Contributed by +Jan Jensen
In honor of the 2013 Nobel Prize in Chemistry I am highlighting this gem from 22 years ago by Karplus and co-workers. I believe (correct me if I'm wrong) that this paper presents the first study of enzyme catalysis using "conventional" QM/MM: conventional electronic structure theory (AM1) combined with a standard protein force field (CHARMM).
When the paper came out I had recently started as a PhD student and one of my projects was working on the Effective Fragment Potential QM/MM method. At that time it was relatively easy to keep track of the QM/MM literature and two papers were usually on top of my rather short stack of QM/MM papers: Singh & Kollman and Field, Bash & Karplus. As I remember it, I was reading them during an extended visit to the Center for Advanced Research in Biotechnology in Maryland and sitting there it was pretty hard to imagine, based on the applications in these papers, how QM/MM would ever help advance research in biotechnology. There was a hint in the Field, Bash, and Karplus paper, where they used something called Triose Phosphate Isomerase (TIM) to motivate the use of link atoms, but it wasn't until the Biochemistry paper that all the pieces were put together.

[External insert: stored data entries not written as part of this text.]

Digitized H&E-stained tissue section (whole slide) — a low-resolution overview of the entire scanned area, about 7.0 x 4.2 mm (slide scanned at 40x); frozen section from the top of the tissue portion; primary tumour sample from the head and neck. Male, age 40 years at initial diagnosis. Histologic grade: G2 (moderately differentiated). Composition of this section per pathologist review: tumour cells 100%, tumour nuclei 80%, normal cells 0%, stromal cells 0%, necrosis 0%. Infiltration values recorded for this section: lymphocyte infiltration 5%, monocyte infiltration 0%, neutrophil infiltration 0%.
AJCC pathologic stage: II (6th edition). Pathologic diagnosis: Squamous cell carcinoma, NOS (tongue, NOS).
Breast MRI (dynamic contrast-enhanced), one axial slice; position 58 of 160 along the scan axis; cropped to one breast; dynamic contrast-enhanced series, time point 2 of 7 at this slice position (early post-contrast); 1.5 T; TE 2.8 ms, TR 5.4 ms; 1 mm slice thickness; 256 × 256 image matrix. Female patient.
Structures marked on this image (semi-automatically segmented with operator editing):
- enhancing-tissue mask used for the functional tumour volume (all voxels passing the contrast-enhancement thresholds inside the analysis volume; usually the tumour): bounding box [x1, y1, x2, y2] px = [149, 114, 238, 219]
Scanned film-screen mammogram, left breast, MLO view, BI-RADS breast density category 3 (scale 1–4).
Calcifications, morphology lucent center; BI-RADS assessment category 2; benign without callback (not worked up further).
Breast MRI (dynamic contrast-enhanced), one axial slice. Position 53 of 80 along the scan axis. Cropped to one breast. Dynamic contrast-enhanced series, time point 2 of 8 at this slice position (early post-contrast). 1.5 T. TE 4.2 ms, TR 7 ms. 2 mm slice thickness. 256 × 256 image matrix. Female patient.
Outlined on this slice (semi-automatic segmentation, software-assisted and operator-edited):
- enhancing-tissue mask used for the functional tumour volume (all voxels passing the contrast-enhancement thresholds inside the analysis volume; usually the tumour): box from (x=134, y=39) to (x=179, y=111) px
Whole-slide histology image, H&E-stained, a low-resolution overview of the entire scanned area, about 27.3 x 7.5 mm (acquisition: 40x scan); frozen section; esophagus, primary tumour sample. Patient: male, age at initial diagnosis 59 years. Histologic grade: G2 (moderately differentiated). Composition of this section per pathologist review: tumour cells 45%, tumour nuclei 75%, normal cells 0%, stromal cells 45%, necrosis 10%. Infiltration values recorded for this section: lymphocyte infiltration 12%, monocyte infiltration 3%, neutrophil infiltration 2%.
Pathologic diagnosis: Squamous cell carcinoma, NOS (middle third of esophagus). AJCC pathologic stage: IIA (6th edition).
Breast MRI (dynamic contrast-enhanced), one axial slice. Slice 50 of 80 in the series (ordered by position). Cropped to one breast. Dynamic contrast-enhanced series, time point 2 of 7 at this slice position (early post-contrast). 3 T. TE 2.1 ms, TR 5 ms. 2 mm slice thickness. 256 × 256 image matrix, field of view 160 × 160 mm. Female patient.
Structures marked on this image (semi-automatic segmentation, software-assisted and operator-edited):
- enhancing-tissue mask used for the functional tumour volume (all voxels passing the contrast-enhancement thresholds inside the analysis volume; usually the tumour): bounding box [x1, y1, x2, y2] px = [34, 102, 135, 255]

All of a sudden (semi-empirical) electronic structure theory could be used to say something meaningful about a system with a thousand atoms (1650 to be exact). Specifically that Lys12 is most important to catalysis and His95 could act as an acid/base catalyst.
Despite being the first of its kind, the paper still reads very much like a "modern" study and I think it is fair to say that most subsequent QM/MM studies of enzymes are really variations on the themes introduced in this paper.